--- START ---
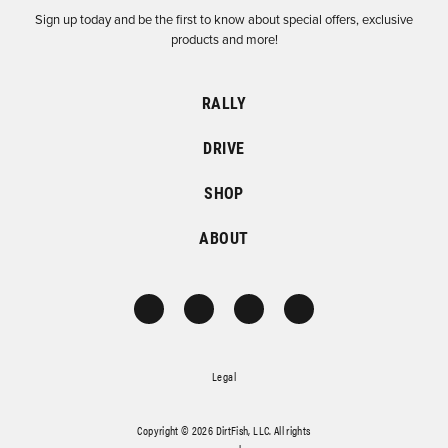
Sign up today and be the first to know about special offers, exclusive
products and more!
RALLY
DRIVE
SHOP
ABOUT
Legal
Copyright © 2026 DirtFish, LLC. All rights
--- END ---
ACTION ITEM
Please format the text lines of the data above as a JSON list of strings, one string per line and no blank lines, leaving the pictures out.

SOLUTION
[
  "Sign up today and be the first to know about special offers, exclusive",
  "products and more!",
  "RALLY",
  "DRIVE",
  "SHOP",
  "ABOUT",
  "Legal",
  "Copyright © 2026 DirtFish, LLC. All rights"
]